The Advocate achieves employee buyout goal

At least 5 percent of The Advocate’s longtime employees took voluntary buyouts earlier this month, allowing the company to achieve staff-reduction goals announced in July, according to General Manager and Chief Operating Officer Dan Shea.

“While we are sad to see so many colleagues with long experience leave so suddenly, many are happy to get an early start on their well-deserved retirement or help in transitioning to a new career,” Shea said in a companywide email this week.

Shea said he could not comment further on the announcement.

The Advocate had 450 employees when businessman John Georges bought the newspaper in April. About 380 of those were full-time positions. A minimum 5 percent cut, outlined as the goal when the buyouts were offered, meant shedding at least 19 jobs, with at least half of those to come from the newsroom.

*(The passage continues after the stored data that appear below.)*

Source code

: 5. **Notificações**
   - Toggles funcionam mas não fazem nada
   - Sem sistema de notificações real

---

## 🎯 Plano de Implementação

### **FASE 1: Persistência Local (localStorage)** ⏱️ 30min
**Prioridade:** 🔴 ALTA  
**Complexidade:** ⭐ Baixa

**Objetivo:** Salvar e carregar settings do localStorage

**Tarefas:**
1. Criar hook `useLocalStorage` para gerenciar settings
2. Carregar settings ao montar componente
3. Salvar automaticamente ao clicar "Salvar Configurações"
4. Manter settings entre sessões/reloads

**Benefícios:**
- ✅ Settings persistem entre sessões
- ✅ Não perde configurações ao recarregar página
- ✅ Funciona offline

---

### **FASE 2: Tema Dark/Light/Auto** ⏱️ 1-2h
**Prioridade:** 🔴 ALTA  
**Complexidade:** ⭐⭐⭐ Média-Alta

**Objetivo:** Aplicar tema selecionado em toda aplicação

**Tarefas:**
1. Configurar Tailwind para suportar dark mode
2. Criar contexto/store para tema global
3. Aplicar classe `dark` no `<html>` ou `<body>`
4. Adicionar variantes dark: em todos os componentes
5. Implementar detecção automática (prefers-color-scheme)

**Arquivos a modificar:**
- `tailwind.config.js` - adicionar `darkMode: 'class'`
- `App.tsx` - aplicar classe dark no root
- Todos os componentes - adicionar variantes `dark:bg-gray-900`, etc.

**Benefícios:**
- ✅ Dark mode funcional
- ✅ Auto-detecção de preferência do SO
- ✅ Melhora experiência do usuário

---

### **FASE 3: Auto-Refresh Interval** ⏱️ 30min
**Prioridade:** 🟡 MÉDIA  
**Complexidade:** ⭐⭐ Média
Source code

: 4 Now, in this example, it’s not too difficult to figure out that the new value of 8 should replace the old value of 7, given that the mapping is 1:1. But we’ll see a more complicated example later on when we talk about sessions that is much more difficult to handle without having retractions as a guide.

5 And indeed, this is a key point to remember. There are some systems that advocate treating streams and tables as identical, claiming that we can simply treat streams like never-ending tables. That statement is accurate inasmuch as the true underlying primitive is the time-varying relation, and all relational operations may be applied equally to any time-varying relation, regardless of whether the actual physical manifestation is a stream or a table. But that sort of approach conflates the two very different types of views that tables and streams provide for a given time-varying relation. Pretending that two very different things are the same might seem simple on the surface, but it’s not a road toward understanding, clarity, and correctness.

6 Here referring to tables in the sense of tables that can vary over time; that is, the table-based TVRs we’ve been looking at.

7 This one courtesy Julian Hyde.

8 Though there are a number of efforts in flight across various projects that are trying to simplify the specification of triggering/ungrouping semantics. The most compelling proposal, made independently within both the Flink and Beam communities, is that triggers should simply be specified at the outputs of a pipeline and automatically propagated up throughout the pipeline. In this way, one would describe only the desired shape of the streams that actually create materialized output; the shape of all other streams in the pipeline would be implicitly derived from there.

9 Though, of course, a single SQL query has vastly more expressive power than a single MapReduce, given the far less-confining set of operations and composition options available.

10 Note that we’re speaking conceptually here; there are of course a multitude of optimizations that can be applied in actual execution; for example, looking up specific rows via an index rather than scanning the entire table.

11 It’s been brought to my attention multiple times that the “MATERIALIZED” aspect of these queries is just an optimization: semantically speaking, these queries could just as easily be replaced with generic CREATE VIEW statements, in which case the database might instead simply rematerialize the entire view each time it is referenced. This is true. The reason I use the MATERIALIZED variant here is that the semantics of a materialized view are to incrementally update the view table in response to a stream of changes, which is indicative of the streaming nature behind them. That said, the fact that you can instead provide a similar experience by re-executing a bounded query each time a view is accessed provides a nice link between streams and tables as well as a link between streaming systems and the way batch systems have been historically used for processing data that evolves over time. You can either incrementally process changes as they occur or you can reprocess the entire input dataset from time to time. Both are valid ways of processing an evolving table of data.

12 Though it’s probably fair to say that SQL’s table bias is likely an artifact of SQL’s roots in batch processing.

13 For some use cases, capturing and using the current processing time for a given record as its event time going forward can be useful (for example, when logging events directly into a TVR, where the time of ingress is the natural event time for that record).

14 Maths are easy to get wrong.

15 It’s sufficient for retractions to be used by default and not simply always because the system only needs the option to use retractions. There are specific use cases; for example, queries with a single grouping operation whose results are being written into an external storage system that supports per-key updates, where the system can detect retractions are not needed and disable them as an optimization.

But at the same time, the company has created new positions in its digital media, news and circulation departments as it aligned its workforce with trends in the media industry.

Buyout offers were made to employees who had been with The Advocate for at least 15 years, with the exception of some specific areas where none were allowed.

In late July, Shea described the minimum 5 percent reduction as a mild cutback. In typical newspaper acquisitions, the cuts have been very heavy. In recent years, some papers have slashed their news department staffs by 50 percent.

The voluntary buyout was aimed at putting The Advocate in line with industry standards. The Advocate’s newsroom had more employees than other papers its size.

In making the announcement in July, Shea said there was no connection between the need to trim staff in Baton Rouge and the move to increase the size of The New Orleans Advocate’s staff. Both markets need to pay their own way, Shea said.

The Advocate has beefed up its staffing in its year-old New Orleans bureau in an effort to attract more readers who were upset with The Times-Picayune’s decision last year to cease daily publication and lay off nearly half its news staff.

Shea said the New Orleans circulation is growing as expected.

“We have gotten a fantastic response from key advertisers who flat out want us to succeed. Opinion leaders of all stripes are rooting us on, saying what we are doing is good for the city,” Shea said in Thursday’s email.

Recent circulation efforts in New Orleans have included the distribution of special editions in the Superdome for the Saints opener, the distribution of Monday newspapers to prospective readers after the first two Saints games and the continued distribution of samples each week to potential customers.

Marketing efforts have included becoming the official newspaper of the LSU Tigers, the Saints and New Orleans Pelicans.

Shea also said in his email that improvements made in Baton Rouge have been well-received.

“While most papers have been losing circulation, we’ve gone up a bit since May,” he said.

Earlier this month, Georges told a Baton Rouge organization that readers here will benefit from The Advocate expanding into other markets.

“My commitment to you is, if you support The Advocate, we will continually pour those resources into the newspaper and you will have more news,” Georges said.

He has said The Advocate also plans to substantially beef up news coverage in Acadiana in 2014.

In August, Georges told a Lafayette business crowd that one day, newspaper readers in south Louisiana could have three distinct papers with The Advocate’s banner in Baton Rouge, New Orleans and Lafayette.